"A Body Shape Index" outperformed traditional measures like body mass index in predicting colorectal cancer risk among participants with metabolic syndrome, with an area under the curve of 0.668, according to a recent study.
In the cross-sectional study, published in BMC Gastroenterology, investigators examined the association between "A Body Shape Index" (ABSI) and the risk of developing colorectal cancer (CRC) in patients with metabolic syndrome (MetS). Utilizing data from the National Health and Nutrition Examination Survey from 1999 to 2018, the investigators aimed to assess the predictive value of ABSI, a metric incorporating waist circumference (WC), body mass index (BMI), and height compared with traditional anthropometric measures.

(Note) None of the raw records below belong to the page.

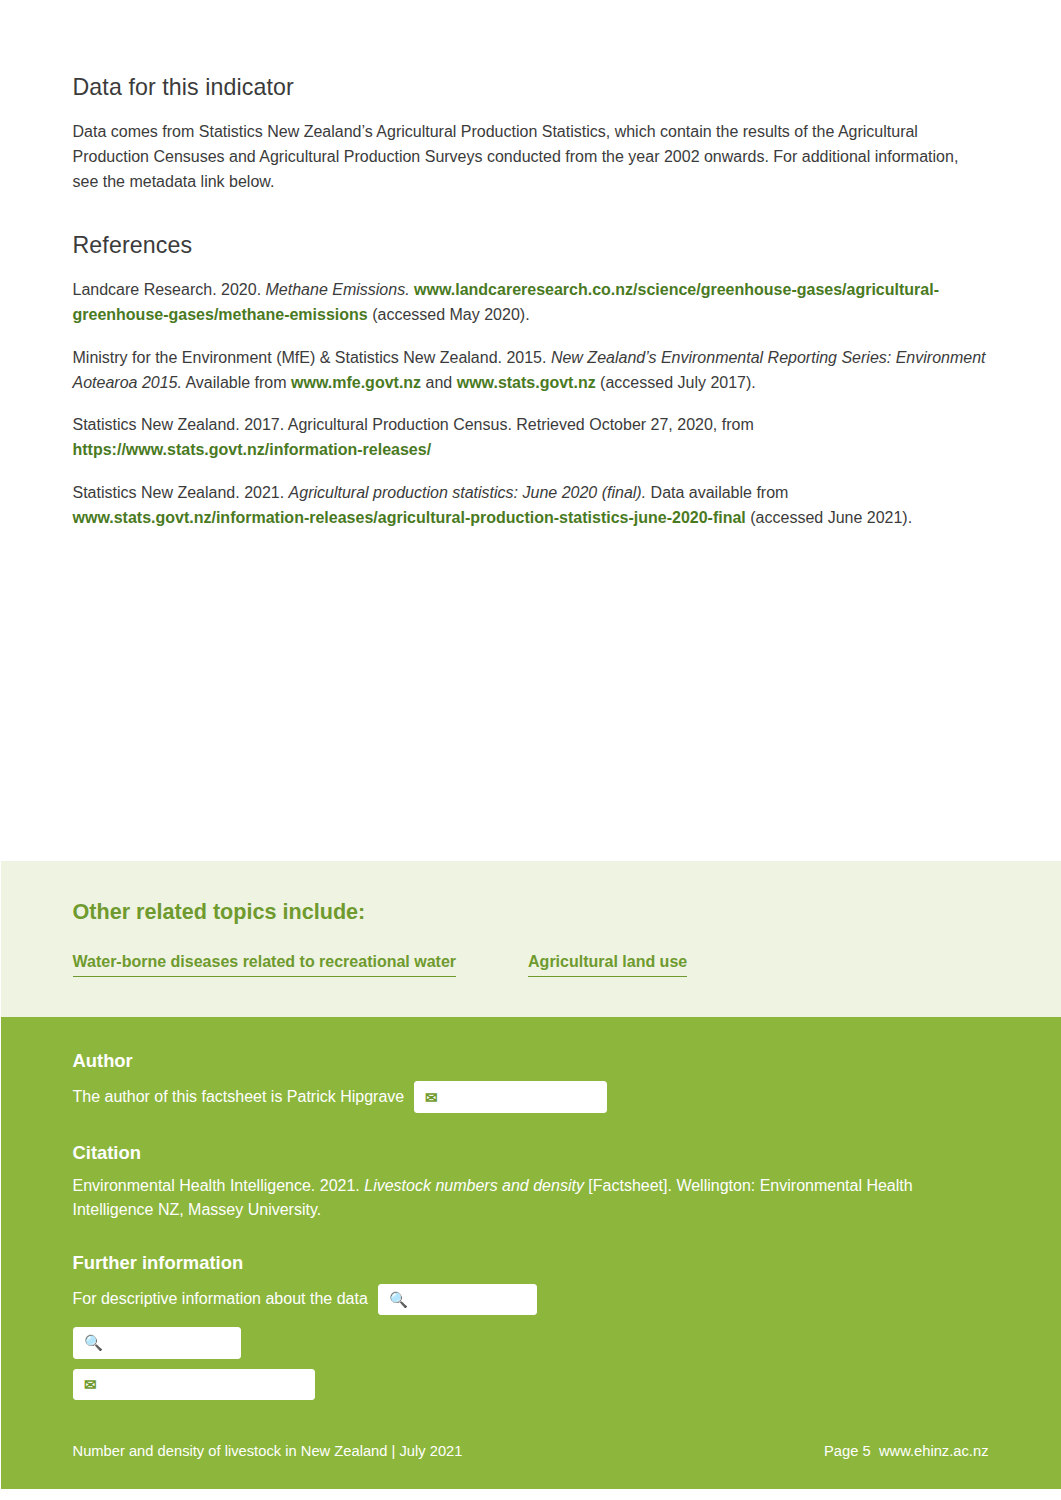Data for this indicator
Data comes from Statistics New Zealand’s Agricultural Production Statistics, which contain the results of the Agricultural Production Censuses and Agricultural Production Surveys conducted from the year 2002 onwards. For additional information, see the metadata link below.
References
Landcare Research. 2020. Methane Emissions. www.landcareresearch.co.nz/science/greenhouse-gases/agricultural-greenhouse-gases/methane-emissions (accessed May 2020).
Ministry for the Environment (MfE) & Statistics New Zealand. 2015. New Zealand’s Environmental Reporting Series: Environment Aotearoa 2015. Available from www.mfe.govt.nz and www.stats.govt.nz (accessed July 2017).
Statistics New Zealand. 2017. Agricultural Production Census. Retrieved October 27, 2020, from https://www.stats.govt.nz/information-releases/
Statistics New Zealand. 2021. Agricultural production statistics: June 2020 (final). Data available from www.stats.govt.nz/information-releases/agricultural-production-statistics-june-2020-final (accessed June 2021).
Other related topics include:
Water-borne diseases related to recreational water Agricultural land use
Author
The author of this factsheet is Patrick Hipgrave ✉ehinz@massey.ac.nz
Citation
Environmental Health Intelligence. 2021. Livestock numbers and density [Factsheet]. Wellington: Environmental Health Intelligence NZ, Massey University.
Further information
For descriptive information about the data 🔍Metadata Sheet
🔍Visit our website ✉Subscribe to our newsletter
Number and density of livestock in New Zealand | July 2021
Page 5 www.ehinz.ac.nz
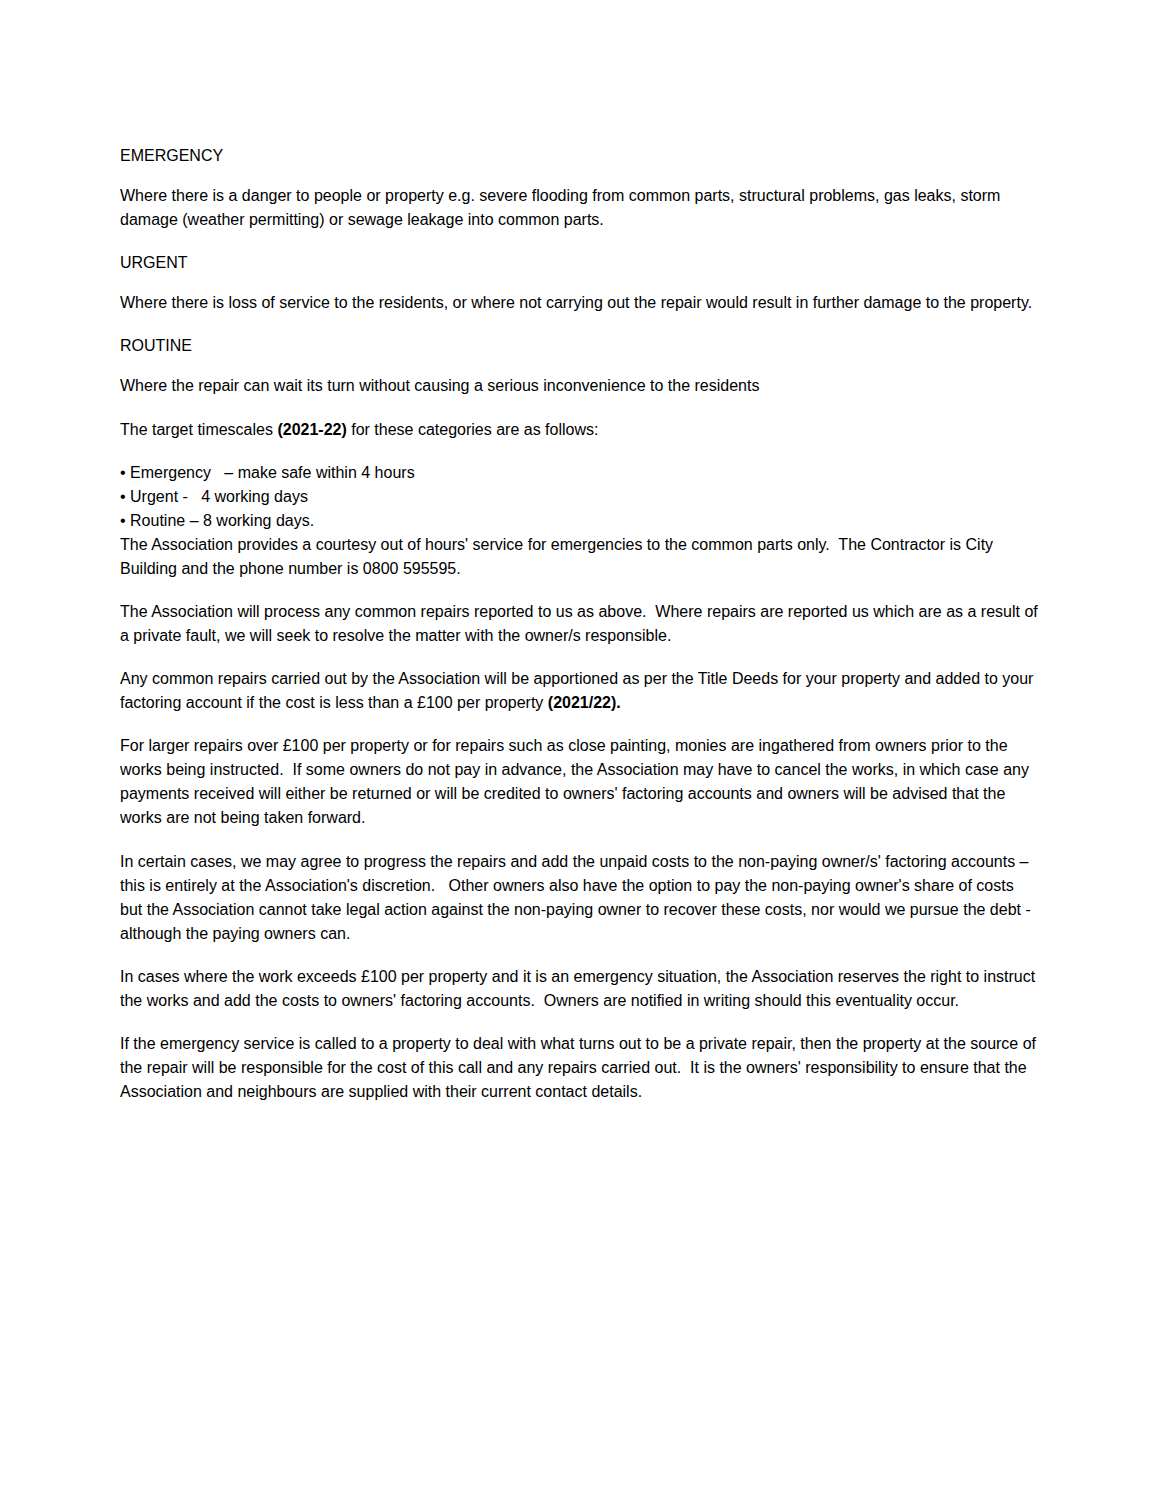EMERGENCY
Where there is a danger to people or property e.g. severe flooding from common parts, structural problems, gas leaks, storm damage (weather permitting) or sewage leakage into common parts.
URGENT
Where there is loss of service to the residents, or where not carrying out the repair would result in further damage to the property.
ROUTINE
Where the repair can wait its turn without causing a serious inconvenience to the residents
The target timescales (2021-22) for these categories are as follows:
• Emergency – make safe within 4 hours
• Urgent - 4 working days
• Routine – 8 working days.
The Association provides a courtesy out of hours' service for emergencies to the common parts only. The Contractor is City Building and the phone number is 0800 595595.
The Association will process any common repairs reported to us as above. Where repairs are reported us which are as a result of a private fault, we will seek to resolve the matter with the owner/s responsible.
Any common repairs carried out by the Association will be apportioned as per the Title Deeds for your property and added to your factoring account if the cost is less than a £100 per property (2021/22).
For larger repairs over £100 per property or for repairs such as close painting, monies are ingathered from owners prior to the works being instructed. If some owners do not pay in advance, the Association may have to cancel the works, in which case any payments received will either be returned or will be credited to owners' factoring accounts and owners will be advised that the works are not being taken forward.
In certain cases, we may agree to progress the repairs and add the unpaid costs to the non-paying owner/s' factoring accounts – this is entirely at the Association's discretion. Other owners also have the option to pay the non-paying owner's share of costs but the Association cannot take legal action against the non-paying owner to recover these costs, nor would we pursue the debt - although the paying owners can.
In cases where the work exceeds £100 per property and it is an emergency situation, the Association reserves the right to instruct the works and add the costs to owners' factoring accounts. Owners are notified in writing should this eventuality occur.
If the emergency service is called to a property to deal with what turns out to be a private repair, then the property at the source of the repair will be responsible for the cost of this call and any repairs carried out. It is the owners' responsibility to ensure that the Association and neighbours are supplied with their current contact details.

The study included 16,018 U.S. adults diagnosed with MetS, after excluding participants with non-CRC cancers, pediatric patients, and those with incomplete ABSI data. The mean age of participants was 51.8 years, and 50.3% and 49.7% of them were male and female, respectively. ABSI was calculated using the formula ABSI = WC / (BMI^(2/3) × Height^(1/2)). Multivariate logistic regression analyses were performed to evaluate the association between ABSI and CRC incidence, while receiver operating characteristic (ROC) curves assessed predictive accuracy.
The results showed that each 1 unit increase in ABSI was associated with a 43% higher risk of developing CRC (odds ratio [OR]: = 1.433, 95% confidence interval [CI] = 1.116–1.841, P = .005) after adjusting for confounders. Participants in the highest ABSI quartile exhibited over double the CRC risk compared with those in the lowest quartile (OR = 2.426, 95% CI = 1.010–5.823, P = .047). Subgroup analyses revealed a stronger association among participants under 60 years of age (OR = 2.612, 95% CI = 1.032–6.609, P = .043) and males (OR = 2.251, 95% CI = 1.726–2.935, P < .001).
ROC analysis demonstrated that ABSI had a superior predictive accuracy for CRC risk (area under the curve [AUC] = 0.668, 95% CI = 0.624–0.713) compared with traditional metrics such as BMI (AUC = 0.531) and WC (AUC = 0.554).
The study reported that ABSI showed greater predictive accuracy for CRC risk in MetS populations compared with conventional measures. The cross-sectional nature of the study was suited for identifying associations but did not permit conclusions about causation.
Full disclosures can be found in the published study.